#### What is being asked:
Show every line in the records below that contains the word "Example", copying each such line in full.
-*-*-
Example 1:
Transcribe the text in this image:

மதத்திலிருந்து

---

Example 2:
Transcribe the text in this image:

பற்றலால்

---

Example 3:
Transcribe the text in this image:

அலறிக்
-*-*-
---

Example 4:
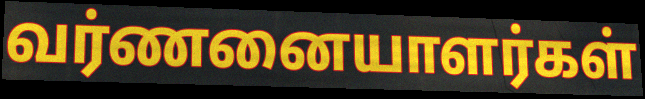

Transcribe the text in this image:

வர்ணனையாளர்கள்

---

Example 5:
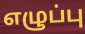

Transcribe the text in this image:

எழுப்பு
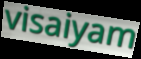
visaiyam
-*-*-
#### Result for this exercise:
Example 1:
Example 2:
Example 3:
Example 4:
Example 5:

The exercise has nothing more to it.